#### INSTRUCTIONS FOR THE TASK
Print all of the data exactly, but drop the pictures.

** Opening SUPPLIED DATA block **

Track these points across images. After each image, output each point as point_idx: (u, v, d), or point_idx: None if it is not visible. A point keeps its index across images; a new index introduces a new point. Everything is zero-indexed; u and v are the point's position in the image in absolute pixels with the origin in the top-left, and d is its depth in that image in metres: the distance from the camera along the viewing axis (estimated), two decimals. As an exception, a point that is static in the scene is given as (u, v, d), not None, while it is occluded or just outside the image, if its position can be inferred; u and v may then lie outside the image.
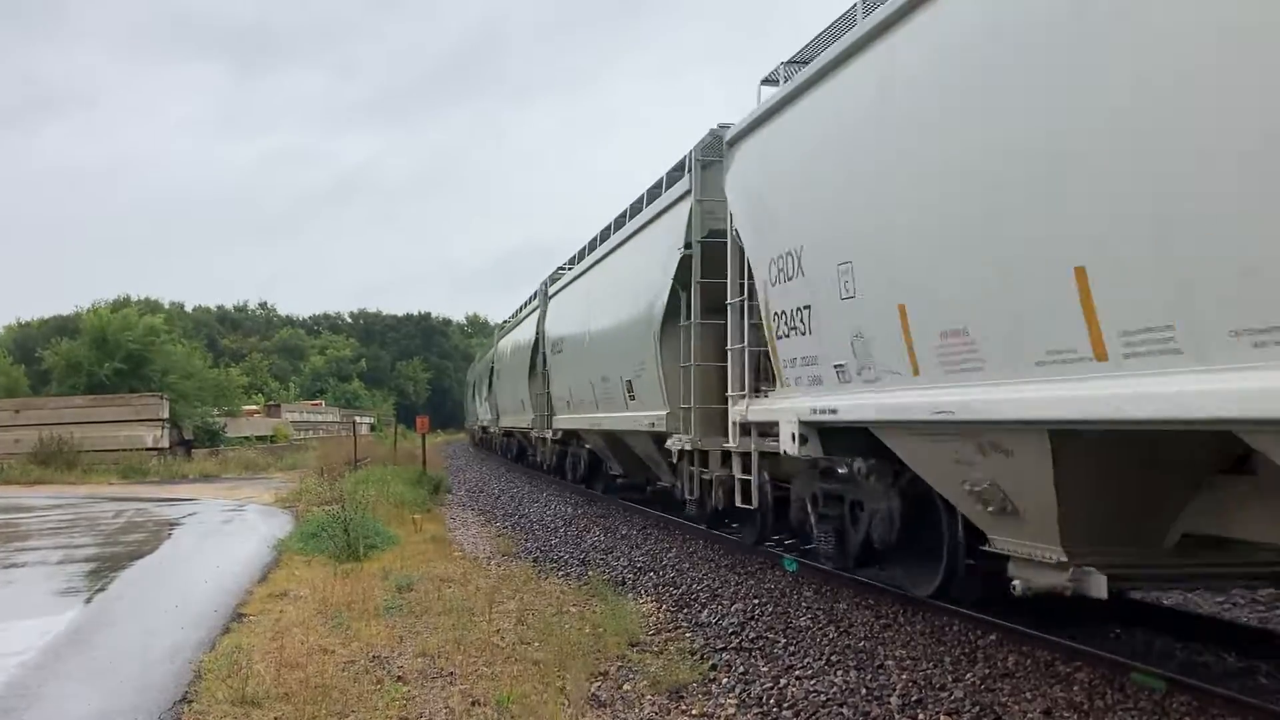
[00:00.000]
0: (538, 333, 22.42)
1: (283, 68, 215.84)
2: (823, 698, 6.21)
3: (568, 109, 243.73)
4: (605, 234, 16.87)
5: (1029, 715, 5.74)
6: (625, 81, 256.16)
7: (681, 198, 12.12)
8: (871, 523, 8.12)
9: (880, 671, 6.71)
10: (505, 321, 33.79)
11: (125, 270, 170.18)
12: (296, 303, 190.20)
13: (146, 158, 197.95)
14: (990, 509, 6.35)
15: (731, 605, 8.98)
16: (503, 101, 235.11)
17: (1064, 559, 5.84)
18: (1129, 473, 5.56)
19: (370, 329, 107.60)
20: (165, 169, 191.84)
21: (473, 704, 6.09)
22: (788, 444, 8.51)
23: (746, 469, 10.09)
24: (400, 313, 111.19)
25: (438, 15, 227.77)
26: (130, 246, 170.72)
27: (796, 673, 6.77)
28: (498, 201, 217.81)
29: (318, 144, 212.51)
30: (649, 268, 13.27)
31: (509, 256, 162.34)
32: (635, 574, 11.02)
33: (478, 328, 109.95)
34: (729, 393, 10.28)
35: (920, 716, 5.85)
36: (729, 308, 10.27)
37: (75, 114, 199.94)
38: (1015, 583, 6.26)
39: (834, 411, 7.77)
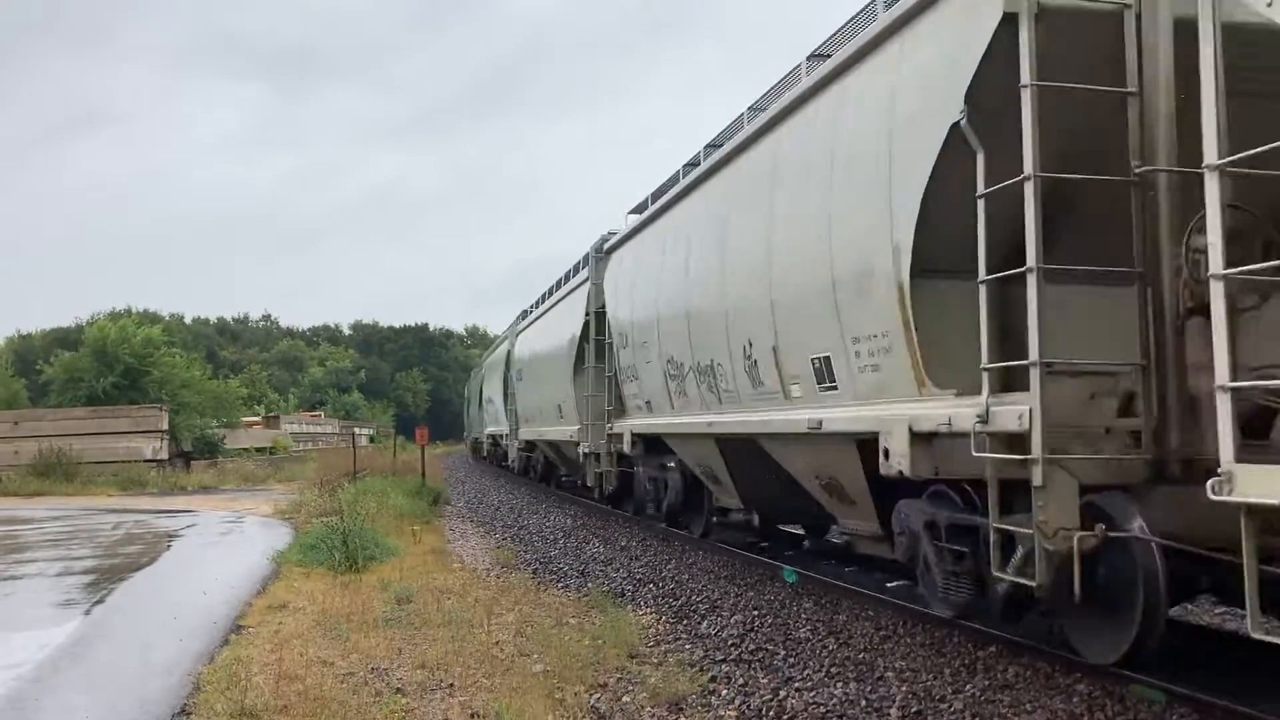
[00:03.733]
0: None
1: (322, 87, 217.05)
2: (822, 709, 6.20)
3: (594, 127, 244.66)
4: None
5: (1029, 727, 5.73)
6: (650, 101, 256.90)
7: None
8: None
9: (880, 683, 6.70)
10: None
11: (137, 285, 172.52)
12: (313, 316, 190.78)
13: (175, 175, 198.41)
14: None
15: (731, 616, 8.97)
16: (532, 119, 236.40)
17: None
18: None
19: (369, 340, 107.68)
20: (193, 186, 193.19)
21: (472, 716, 6.08)
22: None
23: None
24: (399, 324, 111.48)
25: (477, 35, 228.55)
26: (147, 262, 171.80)
27: (796, 684, 6.76)
28: (520, 217, 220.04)
29: (348, 160, 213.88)
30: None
31: (526, 270, 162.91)
32: (635, 585, 11.00)
33: (477, 339, 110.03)
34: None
35: (920, 728, 5.83)
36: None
37: (112, 131, 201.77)
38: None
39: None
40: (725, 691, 6.65)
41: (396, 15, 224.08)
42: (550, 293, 23.19)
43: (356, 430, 51.44)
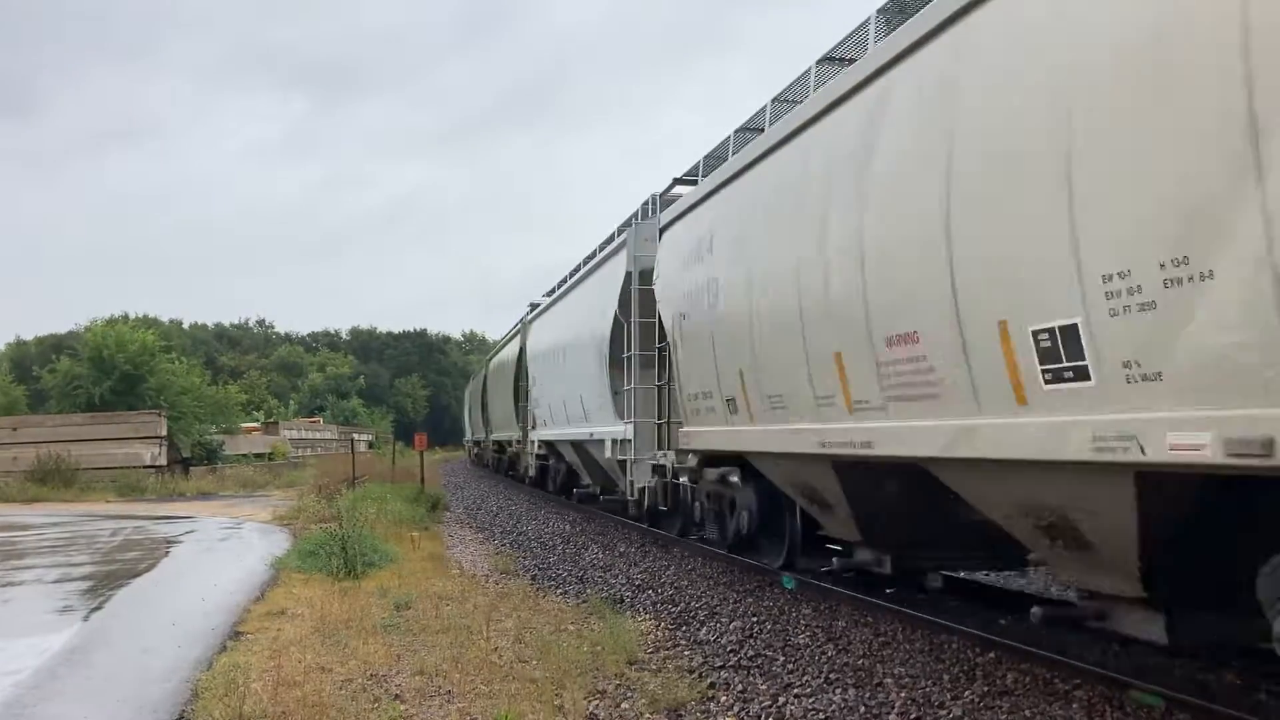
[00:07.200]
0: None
1: (354, 99, 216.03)
2: (821, 716, 6.20)
3: (618, 139, 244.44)
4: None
5: (1028, 733, 5.74)
6: (673, 113, 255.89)
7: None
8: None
9: (879, 689, 6.70)
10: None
11: (145, 293, 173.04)
12: (313, 322, 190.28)
13: (202, 186, 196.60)
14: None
15: (730, 623, 8.96)
16: (557, 131, 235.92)
17: None
18: None
19: (368, 346, 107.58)
20: (219, 197, 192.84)
21: (470, 723, 6.07)
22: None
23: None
24: (397, 329, 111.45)
25: (513, 50, 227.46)
26: (158, 271, 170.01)
27: (795, 691, 6.76)
28: (539, 226, 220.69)
29: (373, 171, 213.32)
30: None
31: (539, 276, 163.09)
32: (634, 592, 11.00)
33: (475, 344, 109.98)
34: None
35: (919, 735, 5.83)
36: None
37: (144, 142, 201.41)
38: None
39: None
40: (724, 698, 6.65)
41: (434, 29, 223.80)
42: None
43: (355, 436, 51.35)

** Closing SUPPLIED DATA block **

#### WRITTEN RESPONSE
Track these points across images. After each image, output each point as point_idx: (u, v, d), or point_idx: None if it is not visible. A point keeps its index across images; a new index introduces a new point. Everything is zero-indexed; u and v are the point's position in the image in absolute pixels with the origin in the top-left, and d is its depth in that image in metres: the distance from the camera along the viewing axis (estimated), two decimals. As an exception, a point that is static in the scene is given as (u, v, d), not None, while it is occluded or just outside the image, if its position can be inferred; u and v may then lie outside the image.
[00:00.000]
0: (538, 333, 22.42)
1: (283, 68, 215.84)
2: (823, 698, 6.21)
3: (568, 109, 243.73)
4: (605, 234, 16.87)
5: (1029, 715, 5.74)
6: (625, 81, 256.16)
7: (681, 198, 12.12)
8: (871, 523, 8.12)
9: (880, 671, 6.71)
10: (505, 321, 33.79)
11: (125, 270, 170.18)
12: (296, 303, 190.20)
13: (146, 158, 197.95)
14: (990, 509, 6.35)
15: (731, 605, 8.98)
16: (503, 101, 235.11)
17: (1064, 559, 5.84)
18: (1129, 473, 5.56)
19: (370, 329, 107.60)
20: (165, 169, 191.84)
21: (473, 704, 6.09)
22: (788, 444, 8.51)
23: (746, 469, 10.09)
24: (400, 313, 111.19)
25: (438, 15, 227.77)
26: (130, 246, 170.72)
27: (796, 673, 6.77)
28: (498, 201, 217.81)
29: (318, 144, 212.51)
30: (649, 268, 13.27)
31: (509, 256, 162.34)
32: (635, 574, 11.02)
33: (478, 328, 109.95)
34: (729, 393, 10.28)
35: (920, 716, 5.85)
36: (729, 308, 10.27)
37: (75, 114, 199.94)
38: (1015, 583, 6.26)
39: (834, 411, 7.77)
[00:03.733]
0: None
1: (322, 87, 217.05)
2: (822, 709, 6.20)
3: (594, 127, 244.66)
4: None
5: (1029, 727, 5.73)
6: (650, 101, 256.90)
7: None
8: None
9: (880, 683, 6.70)
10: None
11: (137, 285, 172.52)
12: (313, 316, 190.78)
13: (175, 175, 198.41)
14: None
15: (731, 616, 8.97)
16: (532, 119, 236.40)
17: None
18: None
19: (369, 340, 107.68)
20: (193, 186, 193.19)
21: (472, 716, 6.08)
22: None
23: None
24: (399, 324, 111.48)
25: (477, 35, 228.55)
26: (147, 262, 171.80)
27: (796, 684, 6.76)
28: (520, 217, 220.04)
29: (348, 160, 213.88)
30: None
31: (526, 270, 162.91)
32: (635, 585, 11.00)
33: (477, 339, 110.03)
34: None
35: (920, 728, 5.83)
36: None
37: (112, 131, 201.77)
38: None
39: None
40: (725, 691, 6.65)
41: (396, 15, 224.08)
42: (550, 293, 23.19)
43: (356, 430, 51.44)
[00:07.200]
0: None
1: (354, 99, 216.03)
2: (821, 716, 6.20)
3: (618, 139, 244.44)
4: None
5: (1028, 733, 5.74)
6: (673, 113, 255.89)
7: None
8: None
9: (879, 689, 6.70)
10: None
11: (145, 293, 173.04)
12: (313, 322, 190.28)
13: (202, 186, 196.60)
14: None
15: (730, 623, 8.96)
16: (557, 131, 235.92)
17: None
18: None
19: (368, 346, 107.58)
20: (219, 197, 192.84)
21: (470, 723, 6.07)
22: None
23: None
24: (397, 329, 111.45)
25: (513, 50, 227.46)
26: (158, 271, 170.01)
27: (795, 691, 6.76)
28: (539, 226, 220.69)
29: (373, 171, 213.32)
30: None
31: (539, 276, 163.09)
32: (634, 592, 11.00)
33: (475, 344, 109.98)
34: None
35: (919, 735, 5.83)
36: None
37: (144, 142, 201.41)
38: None
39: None
40: (724, 698, 6.65)
41: (434, 29, 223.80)
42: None
43: (355, 436, 51.35)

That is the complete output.